The reply should match the listing below character for character, except that no image is carried over.
━━━━━━
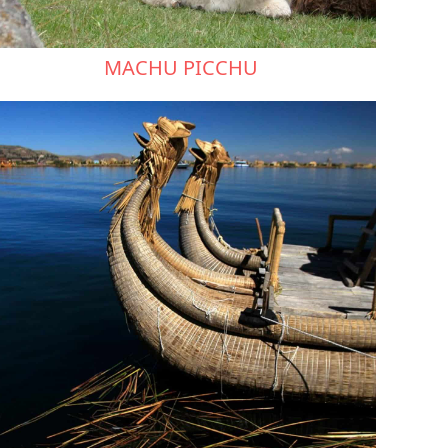
MACHU PICCHU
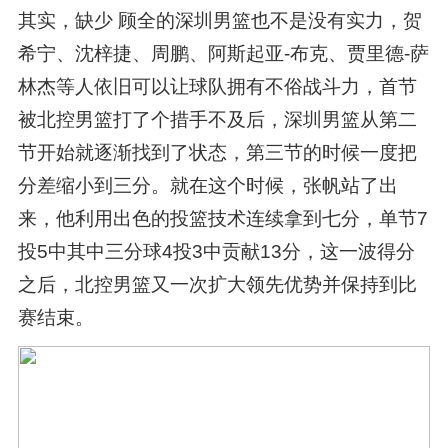
其实，缺少 顾全的深圳男篮也不是没有实力，贺
希宁、沈梓捷、周鹏、阿斯起亚-布克、贾里德-萨
林杰等人依旧可以让球队拥有不俗战斗力，首节
被北控男篮打了个措手不及后，深圳男篮从第二
节开始就逐渐找到了状态，第三节的时候一度把
分差缩小到三分。就在这个时候，张帆站了出
来，他利用出色的投篮技术连续拿到七分，单节7
投5中其中三分球4投3中贡献13分，这一波得分
之后，北控男篮又一次扩大领先优势并保持到比
赛结束。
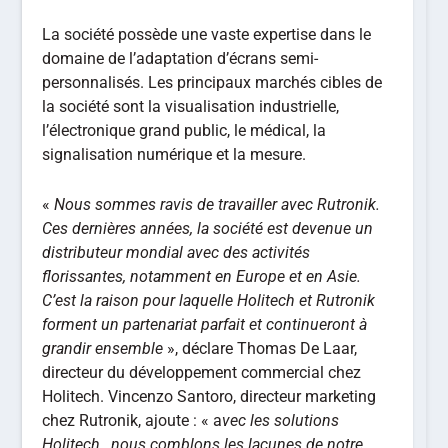
La société possède une vaste expertise dans le
domaine de l’adaptation d’écrans semi-
personnalisés. Les principaux marchés cibles de
la société sont la visualisation industrielle,
l’électronique grand public, le médical, la
signalisation numérique et la mesure.
«
Nous sommes ravis de travailler avec Rutronik.
Ces dernières années, la société est devenue un
distributeur mondial avec des activités
florissantes
, notamment en Europe et en Asie.
C’est la raison pour laquelle Holitech et Rutronik
forment un partenariat parfait et continueront à
grandir ensemble
», déclare Thomas De Laar,
directeur du développement commercial chez
Holitech. Vincenzo Santoro, directeur marketing
chez Rutronik, ajoute : « a
vec les solutions
Holitech , nous comblons les lacunes de notre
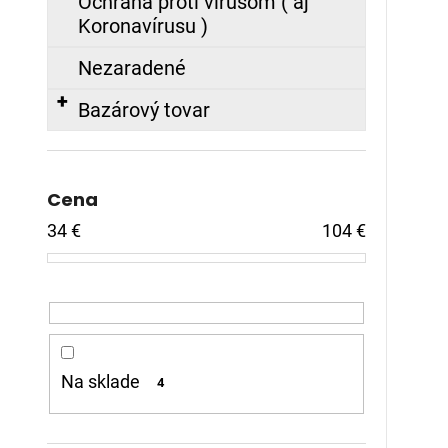
Ochrana proti vírusom ( aj
Koronavírusu )
Nezaradené
Bazárový tovar
Cena
34
€
104
€
Na sklade
4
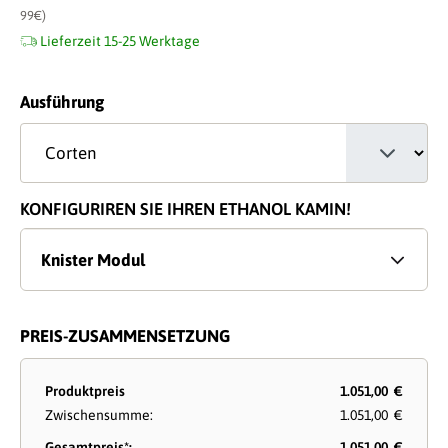
99€)
Lieferzeit 15-25 Werktage
auswählen
Ausführung
KONFIGURIREN SIE IHREN ETHANOL KAMIN!
Knister Modul
PREIS-ZUSAMMENSETZUNG
Produktpreis
1.051,00 €
Zwischensumme:
1.051,00 €
Gesamtpreis*:
1.051,00 €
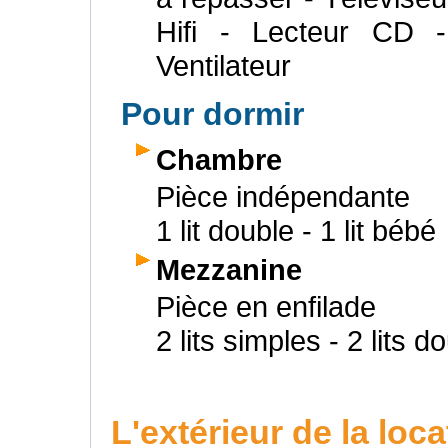
Hifi - Lecteur CD 
Ventilateur
Pour dormir
Chambre
Pièce indépendante
1 lit double - 1 lit bébé
Mezzanine
Pièce en enfilade
2 lits simples - 2 lits d
L'extérieur de la loca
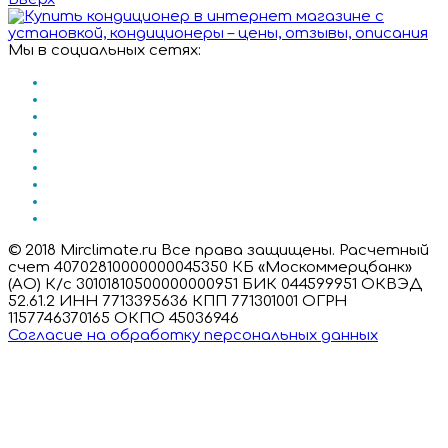
Мы в социальных сетях:
© 2018 Mirclimate.ru Все права защищены. Расчетный
счет 40702810000000045350 КБ «Москоммерцбанк»
(АО) К/с 30101810500000000951 БИК 044599951 ОКВЭД
52.61.2 ИНН 7713395636 КПП 771301001 ОГРН
1157746370165 ОКПО 45036946
Согласие на обработку персональных данных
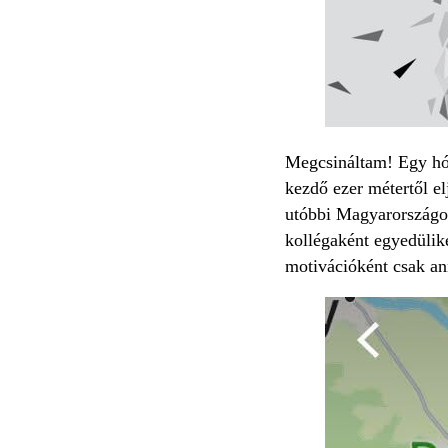
Megcsináltam! Egy hón
kezdő ezer métertől el
utóbbi Magyarországon 
kollégaként egyedüliké
motivációként csak an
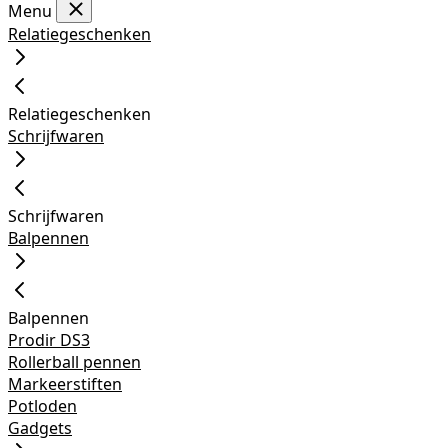
Menu
Relatiegeschenken
Relatiegeschenken
Schrijfwaren
Schrijfwaren
Balpennen
Balpennen
Prodir DS3
Rollerball pennen
Markeerstiften
Potloden
Gadgets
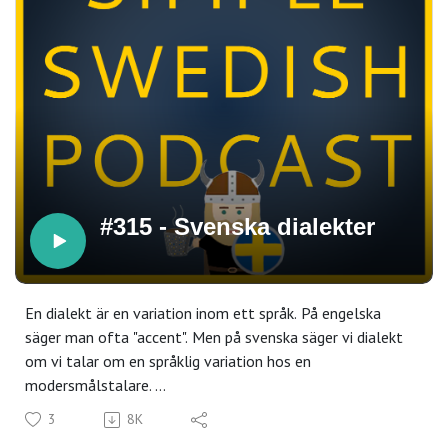
Vad behöver du göra att nå flytande svenska? Gör det här
GRATIS quizzet och se vad du behöver jobba på!
#315 - Svenska dialekter
En dialekt är en variation inom ett språk. På engelska
säger man ofta "accent". Men på svenska säger vi dialekt
om vi talar om en språklig variation hos en
modersmålstalare.
Här kommer ett avsnitt om svenska dialekter!
3
8K
Länk till nyhetsbrevet här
━━━━━━
**RESULT:**
MACHU PICCHU
其实，缺少 顾全的深圳男篮也不是没有实力，贺
希宁、沈梓捷、周鹏、阿斯起亚-布克、贾里德-萨
林杰等人依旧可以让球队拥有不俗战斗力，首节
被北控男篮打了个措手不及后，深圳男篮从第二
节开始就逐渐找到了状态，第三节的时候一度把
分差缩小到三分。就在这个时候，张帆站了出
来，他利用出色的投篮技术连续拿到七分，单节7
投5中其中三分球4投3中贡献13分，这一波得分
之后，北控男篮又一次扩大领先优势并保持到比
赛结束。
La société possède une vaste expertise dans le
domaine de l’adaptation d’écrans semi-
personnalisés. Les principaux marchés cibles de
la société sont la visualisation industrielle,
l’électronique grand public, le médical, la
signalisation numérique et la mesure.
«
Nous sommes ravis de travailler avec Rutronik.
Ces dernières années, la société est devenue un
distributeur mondial avec des activités
florissantes
, notamment en Europe et en Asie.
C’est la raison pour laquelle Holitech et Rutronik
forment un partenariat parfait et continueront à
grandir ensemble
», déclare Thomas De Laar,
directeur du développement commercial chez
Holitech. Vincenzo Santoro, directeur marketing
chez Rutronik, ajoute : « a
vec les solutions
Holitech , nous comblons les lacunes de notre
Ochrana proti vírusom ( aj
Koronavírusu )
Nezaradené
Bazárový tovar
Cena
34
€
104
€
Na sklade
4
99€)
Lieferzeit 15-25 Werktage
auswählen
Ausführung
KONFIGURIREN SIE IHREN ETHANOL KAMIN!
Knister Modul
PREIS-ZUSAMMENSETZUNG
Produktpreis
1.051,00 €
Zwischensumme:
1.051,00 €
Gesamtpreis*:
1.051,00 €
Hifi - Lecteur CD 
Ventilateur
Pour dormir
Chambre
Pièce indépendante
1 lit double - 1 lit bébé
Mezzanine
Pièce en enfilade
2 lits simples - 2 lits d
L'extérieur de la loca
Мы в социальных сетях:
© 2018 Mirclimate.ru Все права защищены. Расчетный
счет 40702810000000045350 КБ «Москоммерцбанк»
(АО) К/с 30101810500000000951 БИК 044599951 ОКВЭД
52.61.2 ИНН 7713395636 КПП 771301001 ОГРН
1157746370165 ОКПО 45036946
Согласие на обработку персональных данных
Megcsináltam! Egy hón
kezdő ezer métertől el
utóbbi Magyarországon 
kollégaként egyedüliké
motivációként csak an
Menu
Relatiegeschenken
Relatiegeschenken
Schrijfwaren
Schrijfwaren
Balpennen
Balpennen
Prodir DS3
Rollerball pennen
Markeerstiften
Potloden
Gadgets
Vad behöver du göra att nå flytande svenska? Gör det här
GRATIS quizzet och se vad du behöver jobba på!
#315 - Svenska dialekter
En dialekt är en variation inom ett språk. På engelska
säger man ofta "accent". Men på svenska säger vi dialekt
om vi talar om en språklig variation hos en
modersmålstalare.
Här kommer ett avsnitt om svenska dialekter!
3
8K
Länk till nyhetsbrevet här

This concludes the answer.